Weider publications have always stressed that the ideal schedule was composed of exercises that utilized not only cheating methods but also the strict form of exercises. Not only can you gain bulk and tendon strength, but also separation and contractile power. Here is an exercise bench movement. Lie on the bench at full length. DON'T rest the feet on the ground. Take a dumbbell in each hand and lower them as far down as possible, keeping the elbows locked. From this position return to above the chest and repeat. There will be considerable stretch on the pectorals and no little stiffness next day. Start off with 3 sets of 10 reps working up to 3 sets of 15 before increasing exercise poundage.


Exercise 3.
The latissimus machine is a grand piece of apparatus and no gym is really complete without it. In most dumbbell and barbell pectoral exercises, the tension the weight supplies . . . the resistance . . . lessens when a certain position in the exercise is reached. By using the lat machine for pectoral work, it is possible to keep contraction on the muscle from start to finish of the movement. Illustration 3 shows you how to do this movement. Lie sideways to the machine and have the cable coming down at an angle. The weight should be OFF the ground from start to finish of the movement. Grasp the handle and pull the arm up and over across the chest as far as you can. Hold the contraction for a count of three, then lower the weight and repeat. 2 sets of 15 reps, working up to 2 x 20 before you increase the weight will be fine.

Exercise 4.
Quite a few bodybuilders complain of sprains in that section of the pectoral where it joins the deltoid.

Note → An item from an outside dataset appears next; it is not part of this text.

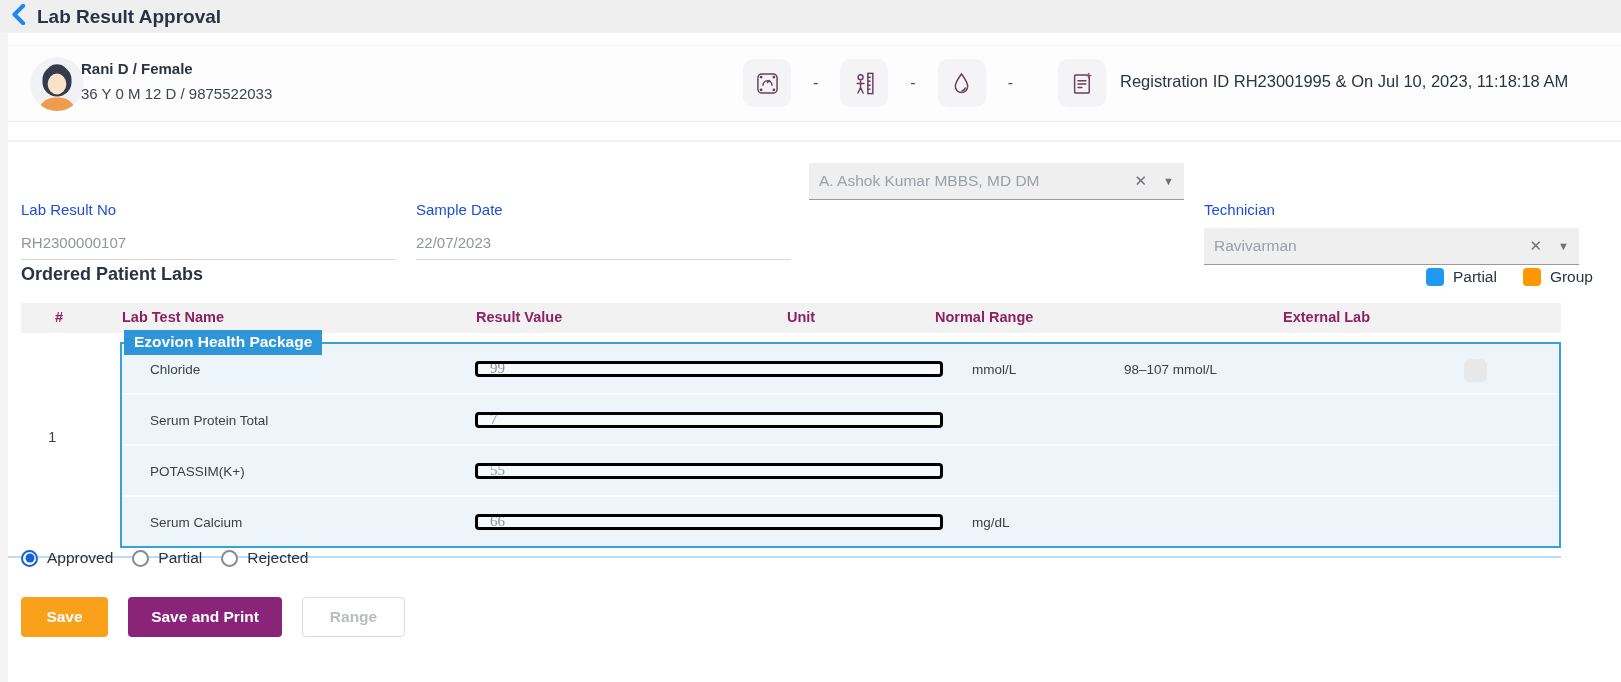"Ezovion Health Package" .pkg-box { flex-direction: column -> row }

Here is an exercise to strengthen that area . . . none other than the wide grip bench press . . . but with a subtle difference. Lie on an exercise bench and take as wide a grip as possible on the bar . . . right out to the collars. Now, DON'T hold the weight overhead, let it down to the chest and press it up again with no pause. Do it this way. Rest the weight on the chest in the stretched position and press it from there. When you lower the weight, do so as slowly as you can and when it reached the chest, relax, allowing the barbell to rest across the upper rib box. Take a count of three between each rep before you press it overhead again. Start off with 3 sets of 8 reps and work up to 3 x 15 before increasing the poundage.


 Exercise 5.
Here is the final and toughest exercise in this Lateral Raise Lying Routine. Again it is one of those unusual movements. I call it 'rolling dips.' Take a pair of dumbbells and loosen the collars on the plates so they revolve FREELY around the dumbbell bar. Grip them as shown in the illustration while in the indicated position. Your feet are resting on the ground, so are the dumbbells. The hands grasp the bells and the arms are straight. The body and legs are also in a straight line. From this position push the dumbbells out and away from the body, lowering the trunk. Don't try to lower the trunk too far at first. Just push the dumbbells out three or four inches, then pull them together again, raising the trunk. Gradually work lower and lower until the chest nearly touches the floor. Start off the exercise with 2 sets of rolling dips, making as many repetitions as possible. Increase by one set each two weeks until you are performing four sets. Then you can attach a weight to you waist or back for increased resistance.